Why is Switzerland well-known for hospitality education?
“When the rich began travelling within Europe, they had to cross the Alps to cross Switzerland. As these travelers had horse-drawn carriages, they had to stop occasionally so that the animals could rest. Switzerland thus had to build alpine stops to cater to the needs of those travelers, passing from one place to another,” Rondez told Arab News.
He said that Switzerland has always been known for its educational system, which is similar to that of Germany: A practice of blending practical with academic, unlike the US, where it is purely academic and theoretical.
“Switzerland is very hands-on in all its fields, from the watch industry and beyond,” he said, highlighting that the field of hospitality did not stem from academia but from hotel owners themselves, who established the area of study. Rondez said that Switzerland was a pioneer in understanding the need for training professionals in the industries of hospitality and tourism. “It was the hotel owners who decided that we should establish a school to train people so that they could hire those trainees.”
Such was the reason behind establishing the first hospitality school ever in the world in Switzerland, 127 years ago. The École hôtelière de Lausanne was established by professionals from within the industry. Rondez explained that Saudi students would be learning a more international approach to hospitality, adding that Saudi culture is already very hospitable.
The scholarship program will bring tremendous benefit to the candidates. It’s not only high-quality education that they are receiving, but also exposure to diversity, which helps them to develop a more globalized mentality.
Salman Gasim, CEO of the Swiss, Hospitality Company
“What is very important to understand is we (Switzerland) should not say ‘We need to train the Saudis and teach them hospitality.’ That’s wrong. Saudis are a very hospitable people. Saudi Arabia and the Middle East, even Asia, have their own way of demonstrating hospitality. I have been to Saudi Arabia and the Middle East. They know how to welcome people and look after them,” said Rondez.

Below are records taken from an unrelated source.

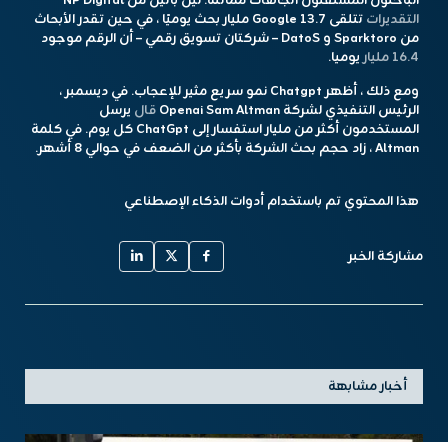
الباحثون المستقلون اتجاهات مماثلة. نيل باتيل من NP Digital
التقديرات
تتلقى Google 13.7 مليار بحث يوميًا ، في حين تقدر الأبحاث
من Sparktoro و DatoS – شركتان تسويق رقمي – أن الرقم موجود
16.4 مليار
يوميا.
ومع ذلك ، أظهر Chatgpt نمو سريع مثير للإعجاب. في ديسمبر ،
الرئيس التنفيذي لشركة Openai Sam Altman
قال
يرسل
المستخدمون أكثر من مليار استفسار إلى ChatGpt كل يوم. في كلمة
Altman ، زاد حجم بحث الشركة بأكثر من الضعف في حوالي 8 أشهر.
هذا المحتوي تم باستخدام أدوات الذكاء الإصطناعي
مشاركة الخبر
أخبار مشابهة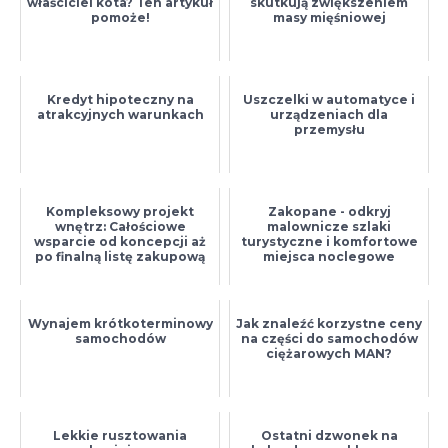
właściciel kota? Ten artykuł
skutkują zwiększeniem
pomoże!
masy mięśniowej
Kredyt hipoteczny na
Uszczelki w automatyce i
atrakcyjnych warunkach
urządzeniach dla
przemysłu
Kompleksowy projekt
Zakopane - odkryj
wnętrz: Całościowe
malownicze szlaki
wsparcie od koncepcji aż
turystyczne i komfortowe
po finalną listę zakupową
miejsca noclegowe
Wynajem krótkoterminowy
Jak znaleźć korzystne ceny
samochodów
na części do samochodów
ciężarowych MAN?
Lekkie rusztowania
Ostatni dzwonek na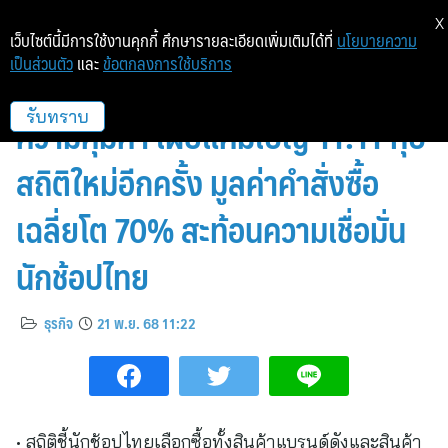
X
เว็บไซต์นี้มีการใช้งานคุกกี้ ศึกษารายละเอียดเพิ่มเติมได้ที่
นโยบายความ
เป็นส่วนตัว
และ
ข้อตกลงการใช้บริการ
ลาซาด้า ยืนหนึ่งตลาดพรีเมียมและ
ความคุ้มค่า เผยแคมเปญ 11.11 ทุบ
รับทราบ
สถิติใหม่อีกครั้ง มูลค่าคำสั่งซื้อ
เฉลี่ยโต 70% สะท้อนความเชื่อมั่น
นักช้อปไทย
ธุรกิจ
21 พ.ย. 68 11:22
• สถิติชี้นักช้อปไทยเลือกซื้อทั้งสินค้าแบรนด์ดังและสินค้า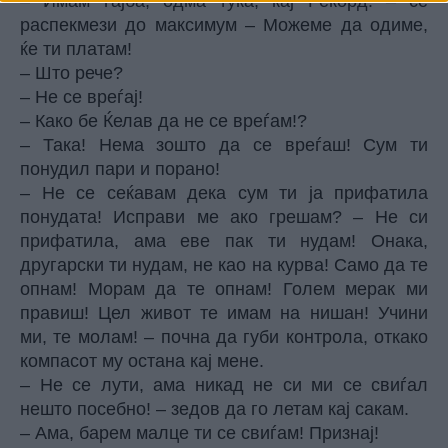
– Имам гајба, одма тука, кај Рекорд! – се
распекмези до максимум – Можеме да одиме,
ќе ти платам!
– Што рече?
– Не се вреѓај!
– Како бе Ќелав да не се вреѓам!?
– Така! Нема зошто да се вреѓаш! Сум ти
понудил пари и порано!
– Не се сеќавам дека сум ти ја прифатила
понудата! Исправи ме ако грешам? – Не си
прифатила, ама еве пак ти нудам! Онака,
другарски ти нудам, не као на курва! Само да те
опнам! Морам да те опнам! Голем мерак ми
правиш! Цел живот те имам на нишан! Учини
ми, те молам! – почна да губи контрола, откако
компасот му остана кај мене.
– Не се лути, ама никад не си ми се свиѓал
нешто посебно! – зедов да го летам кај сакам.
– Ама, барем малце ти се свиѓам! Признај!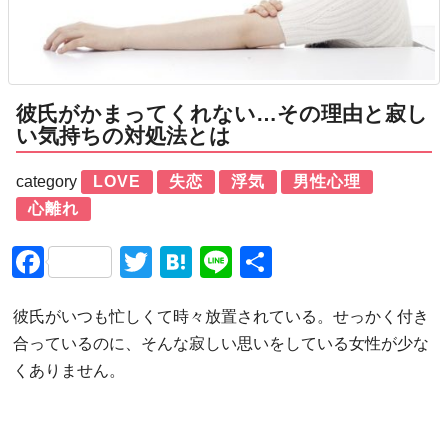
彼氏がかまってくれない…その理由と寂し
い気持ちの対処法とは
category
LOVE
失恋
浮気
男性心理
心離れ
Facebook
Twitter
Hatena
Line
共
有
彼氏がいつも忙しくて時々放置されている。せっかく付き
合っているのに、そんな寂しい思いをしている女性が少な
くありません。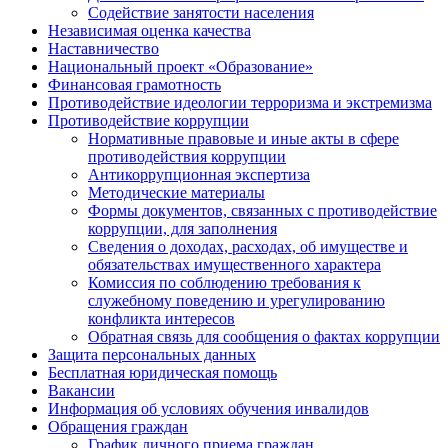
Содействие занятости населения
Независимая оценка качества
Наставничество
Национальный проект «Образование»
Финансовая грамотность
Противодействие идеологии терроризма и экстремизма
Противодействие коррупции
Нормативные правовые и иные акты в сфере
противодействия коррупции
Антикоррупционная экспертиза
Методические материалы
Формы документов, связанных с противодействие
коррупции, для заполнения
Сведения о доходах, расходах, об имуществе и
обязательствах имущественного характера
Комиссия по соблюдению требования к
служебному поведению и урегулированию
конфликта интересов
Обратная связь для сообщения о фактах коррупции
Защита персональных данных
Бесплатная юридическая помощь
Вакансии
Информация об условиях обучения инвалидов
Обращения граждан
График личного приема граждан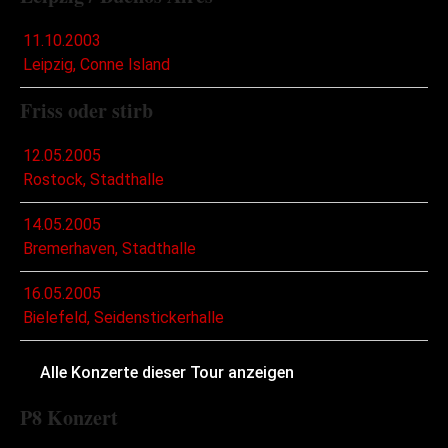
11.10.2003
Leipzig, Conne Island
Friss oder stirb
12.05.2005
Rostock, Stadthalle
14.05.2005
Bremerhaven, Stadthalle
16.05.2005
Bielefeld, Seidenstickerhalle
Alle Konzerte dieser Tour anzeigen
P8 Konzert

He added that Saudi students will be immersed in diversity. “We won’t teach them Swiss culture,” he said. “We will teach them international culture.”
What we learned here was not limited to the curriculum, which anyone can print from online and read back home. In our first term in service class, for example, we learned manners, professionalism, precision, attention to details.
Mohammed Basyouni, Saudi student at Cesar, Ritz Colleges, Switzerland
Saudi student at Cesar Ritz Colleges Switzerland, Mohammed Basyouni, is in his final semester. He shared his learning experiences, merging practical with theoretical.
“What we learned here was not limited to the curriculum, which anyone can print from online and read back home. In our first term in service class, for example, we learned manners, professionalism, precision, attention to details,” he told Arab News.
He added: “We also learned patience. That way, when we embark on the practical internship, we will have the ability to work under pressure. We started from zero and climbed our way up; we wiped tables and polished glasses and cutlery.”
Basyouni highlighted that hospitality internships allow students to apply this sort of practical knowledge shortly after acquiring theoretical knowledge.
“I also enjoyed the theoretical part that we learned in school. In less than six months since taking those courses, we have applied that knowledge in real life through our internships,” he said.